The government has stopped its grain trader, the Agricultural Development and Marketing Corporation (Admarc), from borrowing K403 billion externally to finance its revamping programme.
Instead, according to Admarc Board Chairperson Alexander Kusamba Dzonzi, the cash-strapped firm has been given green the light to solicit part of the funds domestically.
“We followed the law and we have been directed that we should not get the loans from these sources,” Kusamba Dzonzi told journalists at a press briefing on Saturday.
Among other ventures, Admarc wants to have a textile company, surgical wool manufacturing company, fertiliser manufacturing company, grain and milling company and rice company milling as part its turnaround plans.
Apart from local banks which include NBS Bank and Eco Bank, Admarc was also in talks with Northern Capital from Zimbabwe, Trooper Group of South Africa and BT Commodities, again from South Africa, among possible financiers.

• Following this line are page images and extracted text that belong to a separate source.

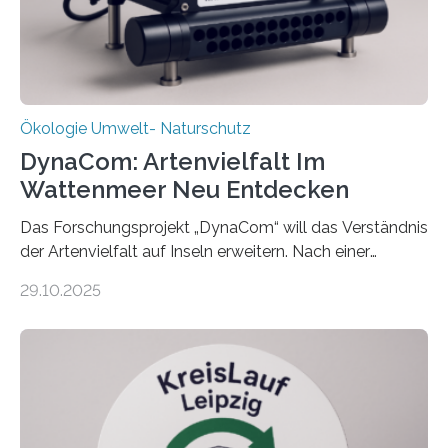
Ökologie Umwelt- Naturschutz
DynaCom: Artenvielfalt Im
Wattenmeer Neu Entdecken
Das Forschungsprojekt „DynaCom“ will das Verständnis
der Artenvielfalt auf Inseln erweitern. Nach einer
zehnjährigen Phase mit Experimenten und
29.10.2025
Beobachtungen im Wattenmeer ist nun eine große
Datenauswertung geplant. Forschende der Universität
Oldenburg befassen sich insbesondere damit, wie ein
Ökosystem gedeiht – und wie sich dieser Prozess
verlässlich prognostizieren lässt. Grünes Licht für
„DynaCom“: Die Deutsche Forschungsgemeinschaft
(DFG) fördert das Anfang 2019 gestartete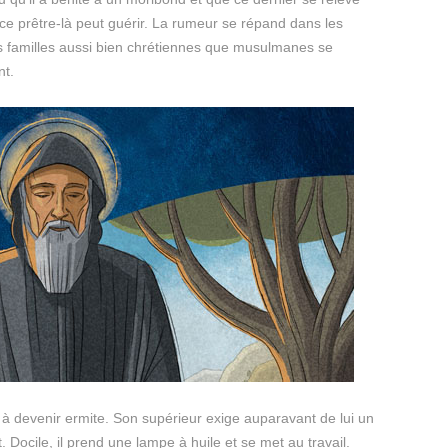
: ce prêtre-là peut guérir. La rumeur se répand dans les
es familles aussi bien chrétiennes que musulmanes se
nt.
 à devenir ermite. Son supérieur exige auparavant de lui un
. Docile, il prend une lampe à huile et se met au travail.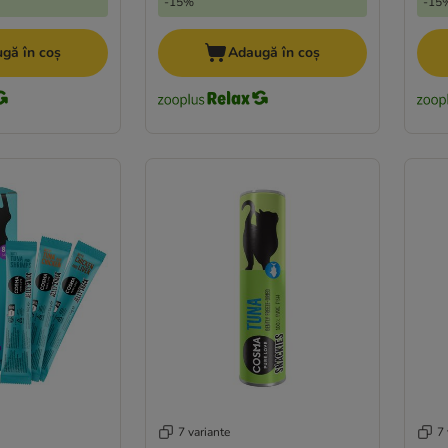
-15%
-15
gă în coș
Adaugă în coș
7 variante
7 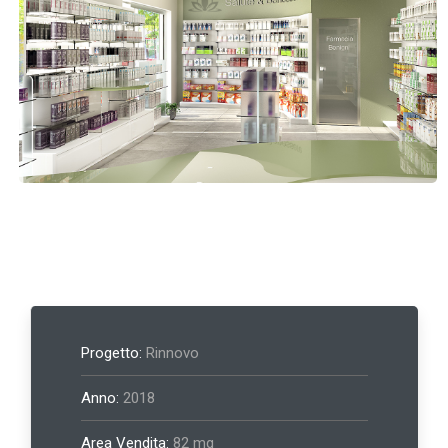
Progetto:
Rinnovo
Anno:
2018
Area Vendita:
82 mq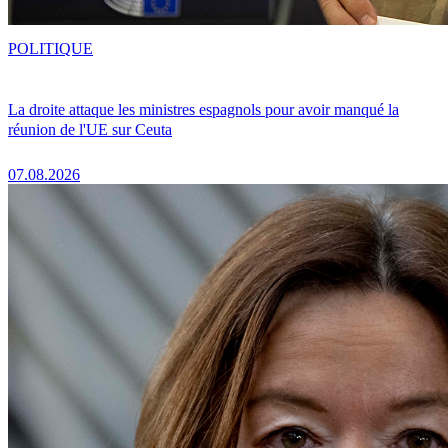
POLITIQUE
La droite attaque les ministres espagnols pour avoir manqué la
réunion de l'UE sur Ceuta
07.08.2026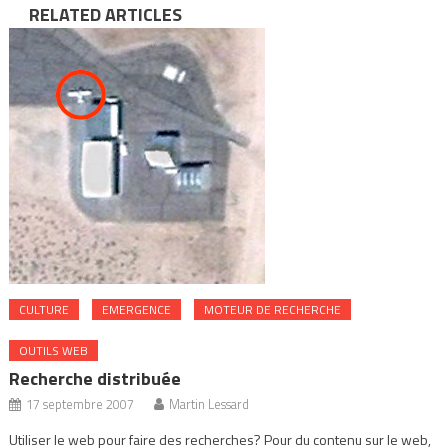
RELATED ARTICLES
CULTURE
EMERGENCE
MOTEUR DE RECHERCHE
OUTILS WEB
Recherche distribuée
17 septembre 2007
Martin Lessard
Utiliser le web pour faire des recherches? Pour du contenu sur le web,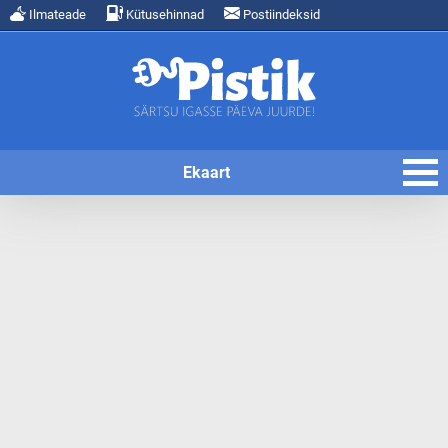
Ilmateade
Kütusehinnad
Postiindeksid
Ekaart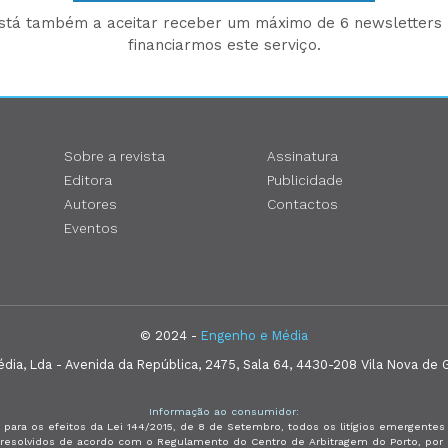
está também a aceitar receber um máximo de 6 newsletters p
financiarmos este serviço.
Sobre a revista
Assinatura
Editora
Publicidade
Autores
Contactos
Eventos
© 2024 -
Engenho e Média
ia, Lda - Avenida da República, 2475, Sala 64, 4430-208 Vila Nova de G
Informação ao consumidor:
 para os efeitos da Lei 144/2015, de 8 de Setembro, todos os litígios emergent
e resolvidos de acordo com o Regulamento do Centro de Arbitragem do Porto, p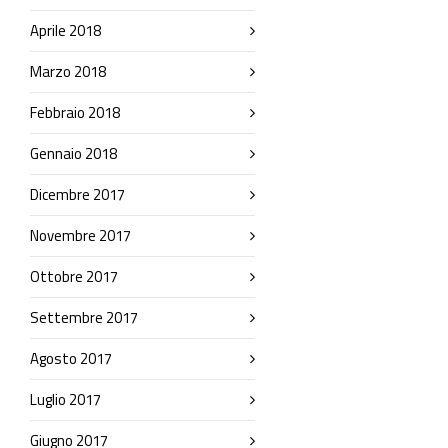
Aprile 2018
Marzo 2018
Febbraio 2018
Gennaio 2018
Dicembre 2017
Novembre 2017
Ottobre 2017
Settembre 2017
Agosto 2017
Luglio 2017
Giugno 2017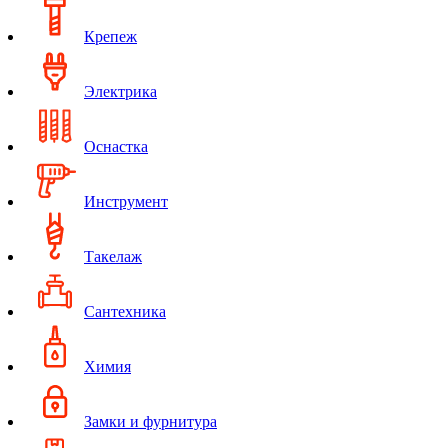
Крепеж
Электрика
Оснастка
Инструмент
Такелаж
Сантехника
Химия
Замки и фурнитура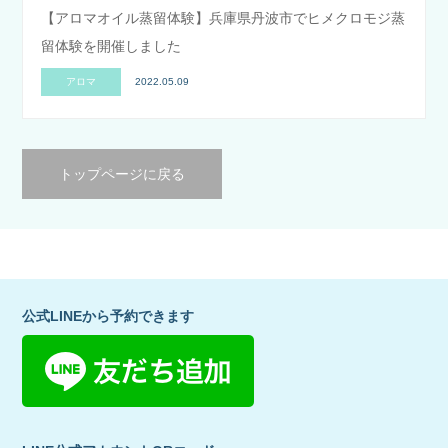
【アロマオイル蒸留体験】兵庫県丹波市でヒメクロモジ蒸
留体験を開催しました
アロマ
2022.05.09
トップページに戻る
公式LINEから予約できます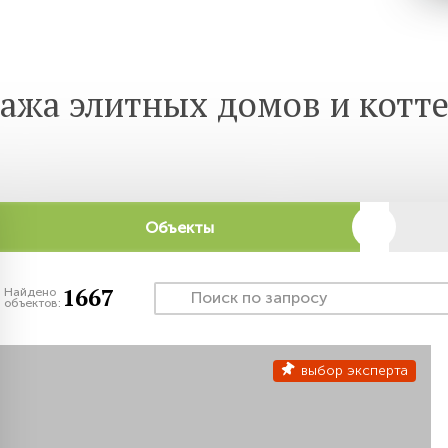
ажа элитных домов и котт
Объекты
1667
Найдено
объектов:
выбор эксперта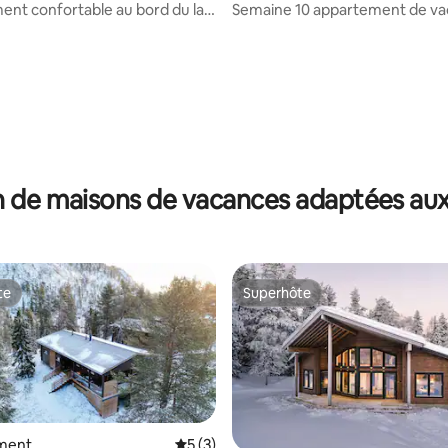
nt confortable au bord du lac
Semaine 10 appartement de va
es remontées mécaniques à
Rukatunturi.
 la base de 26 commentaires : 4,65 sur 5
 de maisons de vacances adaptées aux
te
Superhôte
te
Superhôte
ment
Évaluation moyenne sur la base de 3 co
5 (3)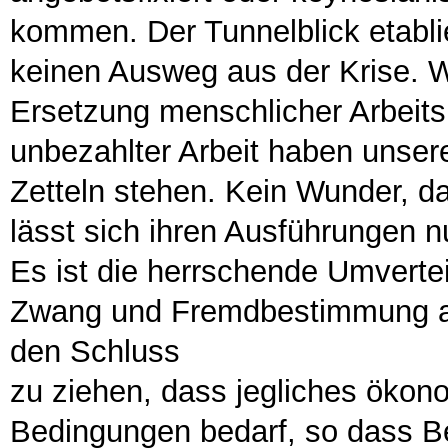
kommen. Der Tunnelblick etabl
keinen Ausweg aus der Krise. W
Ersetzung menschlicher Arbeits
unbezahlter Arbeit haben unsere
Zetteln stehen. Kein Wunder, da
lässt sich ihren Ausführungen 
Es ist die herrschende Umverte
Zwang und Fremdbestimmung a
den Schluss
zu ziehen, dass jegliches ökon
Bedingungen bedarf, so dass B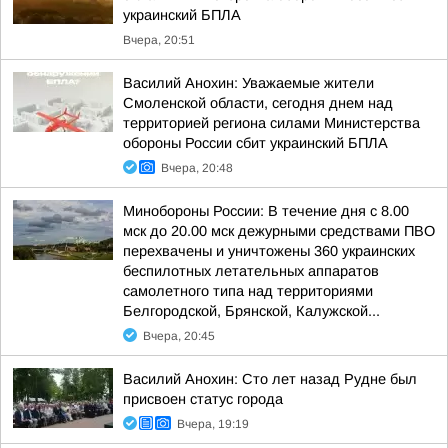
украинский БПЛА
Вчера, 20:51
Василий Анохин: Уважаемые жители
Смоленской области, сегодня днем над
территорией региона силами Министерства
обороны России сбит украинский БПЛА
Вчера, 20:48
Минобороны России: В течение дня с 8.00
мск до 20.00 мск дежурными средствами ПВО
перехвачены и уничтожены 360 украинских
беспилотных летательных аппаратов
самолетного типа над территориями
Белгородской, Брянской, Калужской...
Вчера, 20:45
Василий Анохин: Сто лет назад Рудне был
присвоен статус города
Вчера, 19:19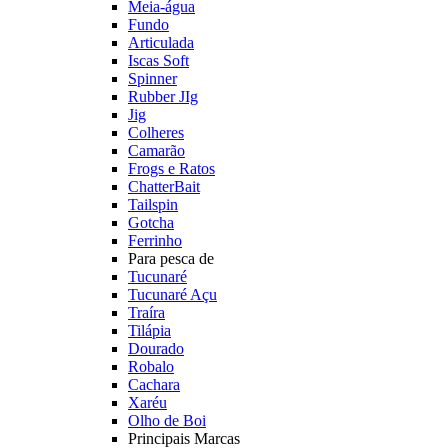
Meia-água
Fundo
Articulada
Iscas Soft
Spinner
Rubber JIg
Jig
Colheres
Camarão
Frogs e Ratos
ChatterBait
Tailspin
Gotcha
Ferrinho
Para pesca de
Tucunaré
Tucunaré Açu
Traíra
Tilápia
Dourado
Robalo
Cachara
Xaréu
Olho de Boi
Principais Marcas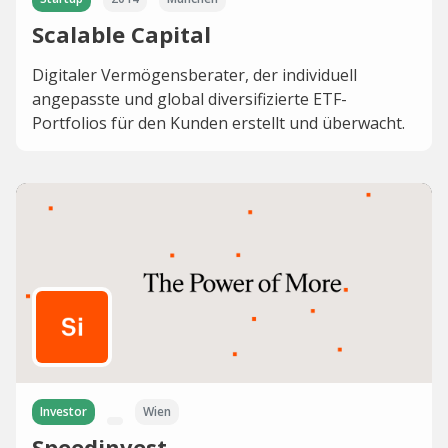
Scalable Capital
Digitaler Vermögensberater, der individuell
angepasste und global diversifizierte ETF-
Portfolios für den Kunden erstellt und überwacht.
Investor
Wien
Speedinvest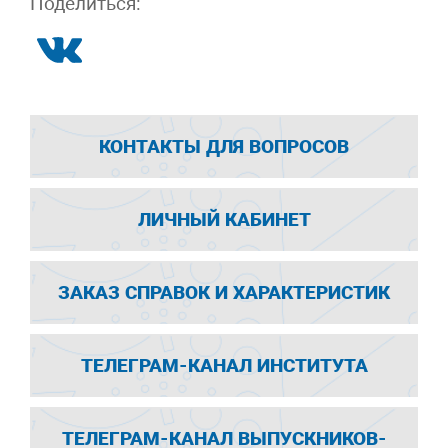
Поделиться:
КОНТАКТЫ ДЛЯ ВОПРОСОВ
ЛИЧНЫЙ КАБИНЕТ
ЗАКАЗ СПРАВОК И ХАРАКТЕРИСТИК
ТЕЛЕГРАМ-КАНАЛ ИНСТИТУТА
ТЕЛЕГРАМ-КАНАЛ ВЫПУСКНИКОВ-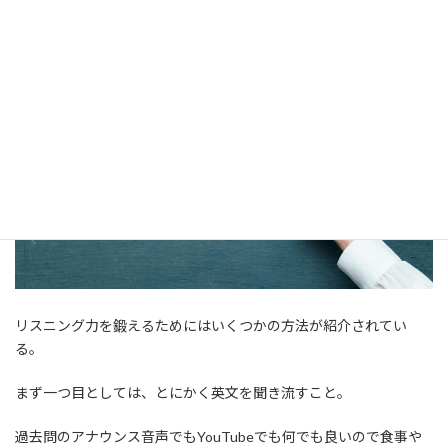
リスニング力を鍛えるためにはいくつかの方法が紹介されてい
る。
まず一つ目としては、とにかく英文を聞き流すこと。
過去問のアナウンス音声でもYouTubeでも何でも良いので食事や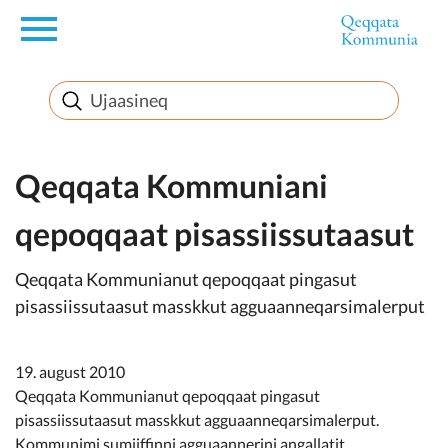
en
Innuttaasunut
Inuussutissarsiorneq
Qeqqata Kommuniani
qepoqqaat pisassiissutaasut
Politikki
Qeqqata Kommunianut qepoqqaat pingasut
Takornariat
pisassiissutaasut masskkut agguaanneqarsimalerput
19. august 2010
Imminut sullinneq
Qeqqata Kommunianut qepoqqaat pingasut
pisassiissutaasut masskkut agguaanneqarsimalerput.
Kommunimi sumiiffinni agguaannerini angallatit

Kusamba Dzonzi said after screening foreign middlemen and the banks, the government advised against the move.
He said, alternatively, a pool would be set where other local commercial banks would come in as funders of the initiative.
He said Admarc failed to clinch multi-billion kwacha deals outside the country when the agreements collapsed.
“In our discussions with BT Commodities of South Africa, we agreed that its sister company in Kenya was to buy 1.2 million tonnes of maize from Admarc.
“We had an agreement with Trooper that we should be supplying 400 tonnes of soya every month for 12 months to Zimbabwe and we had an agreement with Northman that we should be supplying various types of crops of up to half million tonnes. Since we have been advised otherwise, we have lost all that,” he said
He said with funding from the government, Admarc intends to buy about 1.1 million tonnes of maize in phases.